The company declined to comment on the Nugents’ policy or claim, citing client privacy.

The Nugents have now filed suit against Joshua Argue, his ex-wife Jelisa Argue, his real estate agent Lori Argue, who is also his mother, and her company, Carpenter Realtors. The Nugents are claiming breach of contract and fraud.

On the sellers’ disclosure statement, the "no" box is checked next to the question: “Have there been or are there any hazardous conditions on the property?”

“They knew that at the time we were bringing in an 8-month-old and two little girls, and sat there and just lied,” Chris Nugent said.

America Tonight was unable to reach any of the Argues, but Carpenter Realtors President David Caveness gave this statement:

“The agent was aware her son had a substance-abuse problem. Our agent has assured us she had absolutely no prior knowledge of her son's alleged manufacture of meth within the subject property. As she has stated to us, if she had known meth was being manufactured in the property, she would never have allowed her grandchildren to live in that home.”

State Police arrested Joshua Argue in February for an alleged role in a stolen car parts ring.

Held of Crisis Cleaning and Crawford of the Indiana State Police both recommend testing for meth before buying a home.

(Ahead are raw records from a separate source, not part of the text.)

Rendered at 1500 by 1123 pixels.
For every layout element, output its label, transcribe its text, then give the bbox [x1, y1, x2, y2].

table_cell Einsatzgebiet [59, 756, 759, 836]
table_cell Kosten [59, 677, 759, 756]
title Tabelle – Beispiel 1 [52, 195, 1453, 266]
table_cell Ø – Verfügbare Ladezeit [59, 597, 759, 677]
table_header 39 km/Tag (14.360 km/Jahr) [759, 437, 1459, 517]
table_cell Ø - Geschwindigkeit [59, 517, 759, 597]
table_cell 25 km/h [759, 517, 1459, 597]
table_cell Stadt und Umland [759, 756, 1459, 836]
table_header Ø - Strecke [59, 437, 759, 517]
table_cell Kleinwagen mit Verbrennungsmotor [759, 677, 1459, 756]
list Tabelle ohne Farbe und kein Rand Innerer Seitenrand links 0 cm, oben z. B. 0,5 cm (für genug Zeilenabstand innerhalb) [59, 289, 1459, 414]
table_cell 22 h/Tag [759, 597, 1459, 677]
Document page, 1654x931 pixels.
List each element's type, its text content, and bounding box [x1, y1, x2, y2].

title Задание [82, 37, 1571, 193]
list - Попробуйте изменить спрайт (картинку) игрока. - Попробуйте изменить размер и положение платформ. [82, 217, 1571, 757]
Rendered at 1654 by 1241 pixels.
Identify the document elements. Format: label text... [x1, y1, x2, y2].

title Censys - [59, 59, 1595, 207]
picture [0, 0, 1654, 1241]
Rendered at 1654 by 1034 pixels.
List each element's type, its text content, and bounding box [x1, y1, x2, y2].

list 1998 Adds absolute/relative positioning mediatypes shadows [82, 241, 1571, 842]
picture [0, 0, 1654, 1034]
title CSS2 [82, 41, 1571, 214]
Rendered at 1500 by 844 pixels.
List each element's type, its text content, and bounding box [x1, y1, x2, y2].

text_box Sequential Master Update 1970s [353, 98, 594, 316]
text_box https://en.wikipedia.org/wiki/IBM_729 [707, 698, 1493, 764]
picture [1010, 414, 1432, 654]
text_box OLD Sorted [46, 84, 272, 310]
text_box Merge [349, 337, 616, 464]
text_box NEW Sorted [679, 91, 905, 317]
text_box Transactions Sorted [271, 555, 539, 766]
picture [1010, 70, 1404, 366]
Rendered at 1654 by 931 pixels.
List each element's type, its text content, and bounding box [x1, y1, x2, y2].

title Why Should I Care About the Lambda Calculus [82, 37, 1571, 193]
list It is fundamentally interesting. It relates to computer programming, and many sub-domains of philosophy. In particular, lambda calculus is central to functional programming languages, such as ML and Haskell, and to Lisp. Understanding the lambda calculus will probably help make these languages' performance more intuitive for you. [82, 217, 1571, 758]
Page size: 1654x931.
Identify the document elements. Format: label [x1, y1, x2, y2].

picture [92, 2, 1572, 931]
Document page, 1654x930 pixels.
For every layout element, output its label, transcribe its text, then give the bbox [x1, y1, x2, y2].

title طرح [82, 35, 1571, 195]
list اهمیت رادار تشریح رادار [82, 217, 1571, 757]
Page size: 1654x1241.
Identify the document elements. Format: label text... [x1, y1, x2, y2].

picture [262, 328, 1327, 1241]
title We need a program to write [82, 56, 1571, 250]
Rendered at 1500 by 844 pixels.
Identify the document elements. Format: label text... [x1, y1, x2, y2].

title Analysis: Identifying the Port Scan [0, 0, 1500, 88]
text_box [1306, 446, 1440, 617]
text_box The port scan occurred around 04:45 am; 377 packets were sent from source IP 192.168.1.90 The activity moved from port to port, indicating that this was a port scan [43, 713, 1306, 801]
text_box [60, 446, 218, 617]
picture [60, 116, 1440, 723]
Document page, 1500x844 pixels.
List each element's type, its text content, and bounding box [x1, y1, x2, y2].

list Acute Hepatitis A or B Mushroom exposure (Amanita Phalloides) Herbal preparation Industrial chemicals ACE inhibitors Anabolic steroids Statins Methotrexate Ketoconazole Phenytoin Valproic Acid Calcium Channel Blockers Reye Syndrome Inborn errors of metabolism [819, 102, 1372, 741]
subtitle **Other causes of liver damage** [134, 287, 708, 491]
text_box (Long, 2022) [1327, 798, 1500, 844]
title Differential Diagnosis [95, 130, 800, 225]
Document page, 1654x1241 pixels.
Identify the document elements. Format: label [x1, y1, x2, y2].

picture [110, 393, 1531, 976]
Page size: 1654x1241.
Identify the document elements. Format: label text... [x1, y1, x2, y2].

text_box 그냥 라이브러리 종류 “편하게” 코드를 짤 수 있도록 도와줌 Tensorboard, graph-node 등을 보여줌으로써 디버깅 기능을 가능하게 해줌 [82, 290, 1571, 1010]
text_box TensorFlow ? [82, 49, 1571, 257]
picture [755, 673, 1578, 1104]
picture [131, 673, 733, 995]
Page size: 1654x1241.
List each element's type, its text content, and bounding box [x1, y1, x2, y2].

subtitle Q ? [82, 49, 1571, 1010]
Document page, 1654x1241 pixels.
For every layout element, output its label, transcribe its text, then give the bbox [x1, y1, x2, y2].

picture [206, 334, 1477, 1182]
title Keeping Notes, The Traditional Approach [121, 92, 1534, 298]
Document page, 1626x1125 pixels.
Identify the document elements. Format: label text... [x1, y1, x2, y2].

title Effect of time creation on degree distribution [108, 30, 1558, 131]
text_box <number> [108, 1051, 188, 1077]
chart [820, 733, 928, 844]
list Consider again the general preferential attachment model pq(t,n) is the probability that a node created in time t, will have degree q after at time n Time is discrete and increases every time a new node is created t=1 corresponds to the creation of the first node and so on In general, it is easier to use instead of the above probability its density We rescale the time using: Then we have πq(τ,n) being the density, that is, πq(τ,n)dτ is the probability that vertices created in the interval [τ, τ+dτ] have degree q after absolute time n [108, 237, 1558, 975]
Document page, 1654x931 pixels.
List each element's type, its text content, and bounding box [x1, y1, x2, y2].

Held said once the decontamination is complete at the Nugents’ house and the walls primed with a special sealer and painted, the family will have nothing to worry about. The Nugents say they’re not sure if they’ll ever have peace of mind in the home.

Most of all, the Nugents say they’re hoping to avoid bankruptcy so they can put the ordeal behind them.

“I want my life back," Jenny Nugent said. "I want my kids’ life back.”